▶ **SOURCE EXTRACT**:
◇ ◇ ◇ ◇ ◇

What is the program for?

Fityk is a program for nonlinear fitting of analytical functions (especially peak-shaped) to data (usually experimental data). The most concise description: peak fitting software. There are also people using it to remove the baseline from data, or to display data only.

It is reportedly used in crystallography, chromatography, photoluminescence and photoelectron spectroscopy, infrared and Raman spectroscopy, to name but a few. Although the author has a general understanding only of experimental methods other than powder diffraction, he would like to make it useful to as many people as possible.

Fityk offers various nonlinear fitting methods, simple background subtraction and other manipulations to the dataset, easy placement of peaks and changing of peak parameters, support for analysis of series of datasets, automation of common tasks with scripts, and much more. The main advantage of the program is flexibility - parameters of peaks can be arbitrarily bound to each other, e.g. the width of a peak can be an independent variable, the same as the width of another peak, or can be given by complex (and general for all peaks) formula.

◇ ◇ ◇ ◇ ◇

▶ **DATA SHOWN**:

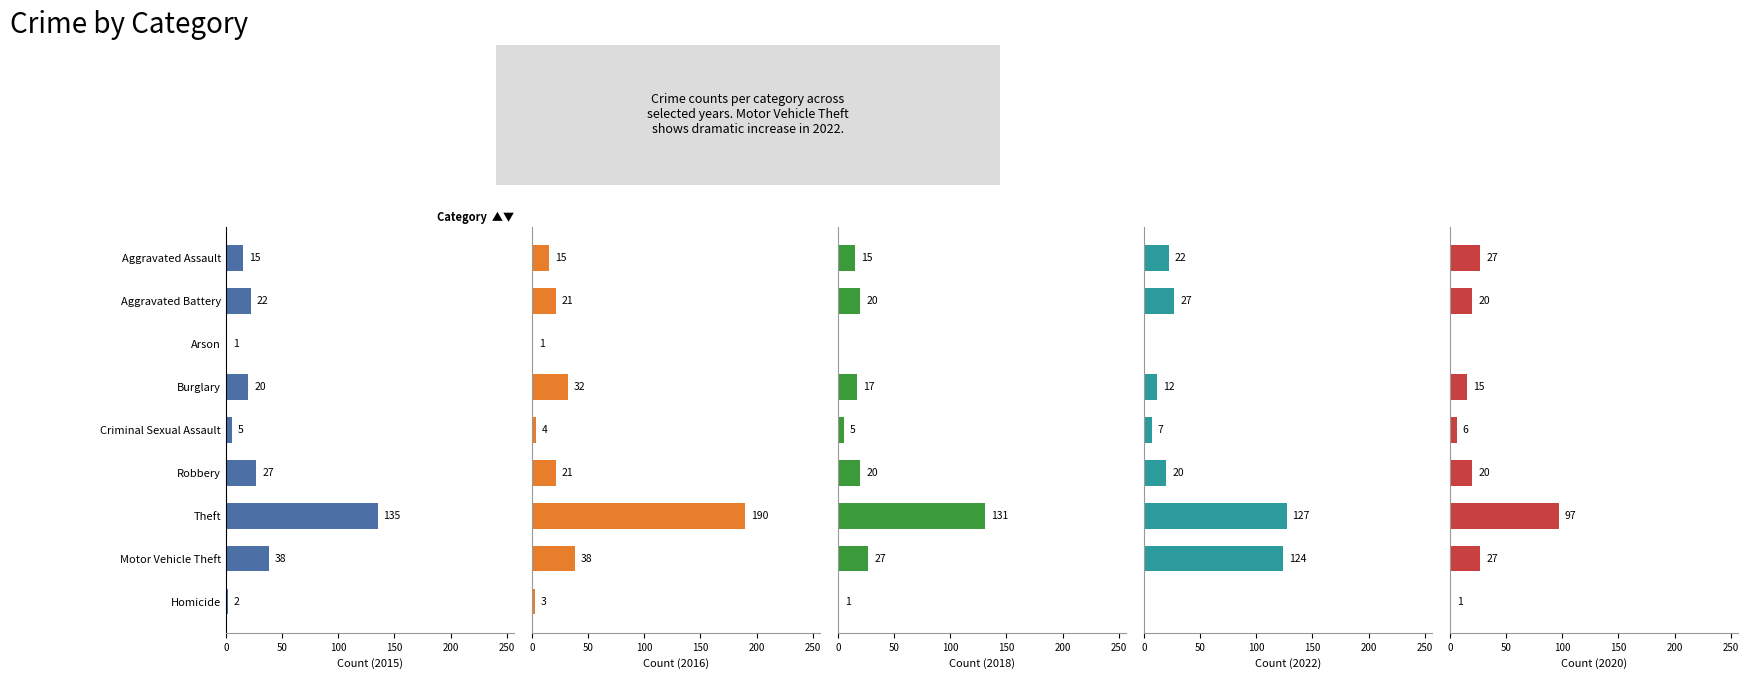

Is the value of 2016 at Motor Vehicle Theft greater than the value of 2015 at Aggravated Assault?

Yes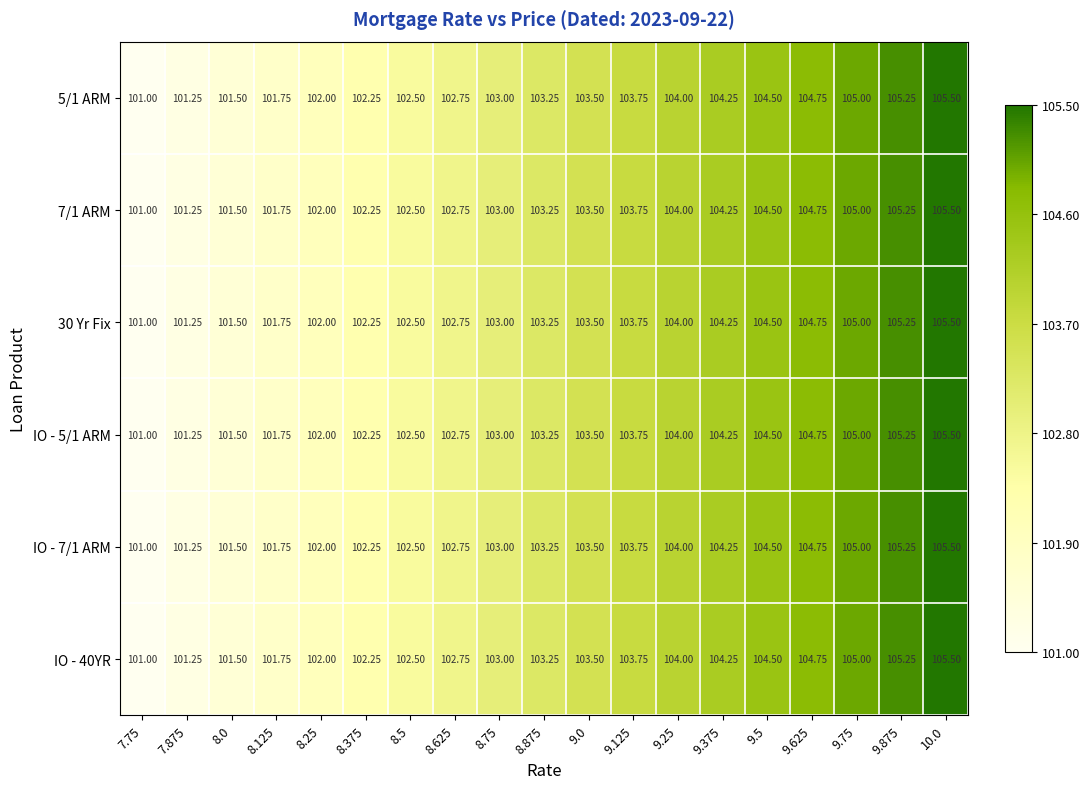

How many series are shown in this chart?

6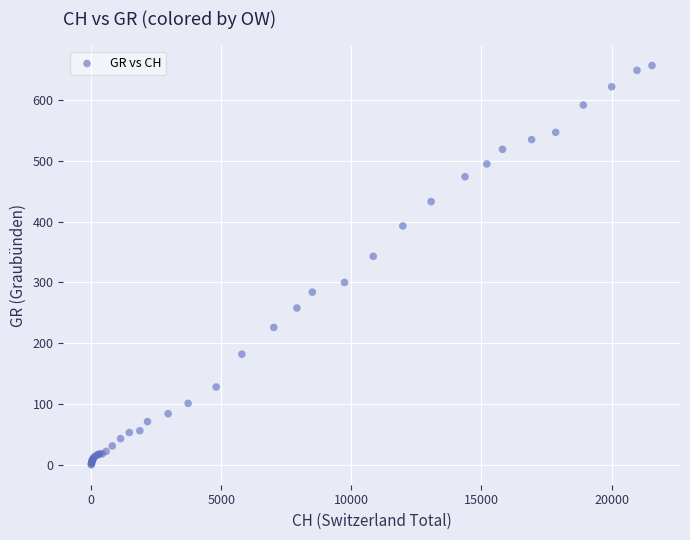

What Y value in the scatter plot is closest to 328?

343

◇ ◇ ◇ ◇ ◇

▶ **EXERCISE REQUIREMENTS**:
(1) Using the Fityk description, decide whether each statement agrees with it. Answer yes or no and quote the words that decide it.
(a) The most concise description of Fityk is peak fitting software.
(b) The author claims a detailed understanding of every experimental method that is listed.
(c) In Fityk, the width of one peak can be made the same as the width of another peak.
(2) Answer these questions from the Fityk description.
(a) What kind of functions does Fityk fit to data?
(b) Apart from fitting, what two uses do some people have for the program?
(c) What does the text call the main advantage of the program?
(3) Write out the part of the Fityk description between "It is reportedly" and "people as possible.", inclusive.

▶ **ANSWERS FOR THIS EXERCISE**:
(1)
(a) Yes: "The most concise description: peak fitting software."
(b) No: "the author has a general understanding only of experimental methods other than powder diffraction"
(c) Yes: "the width of a peak can be an independent variable, the same as the width of another peak"

(2)
(a) Analytical functions, especially peak-shaped ones.
(b) Removing the baseline from data and displaying data only.
(c) Flexibility.

(3)
It is reportedly used in crystallography, chromatography, photoluminescence and photoelectron spectroscopy, infrared and Raman spectroscopy, to name but a few. Although the author has a general understanding only of experimental methods other than powder diffraction, he would like to make it useful to as many people as possible.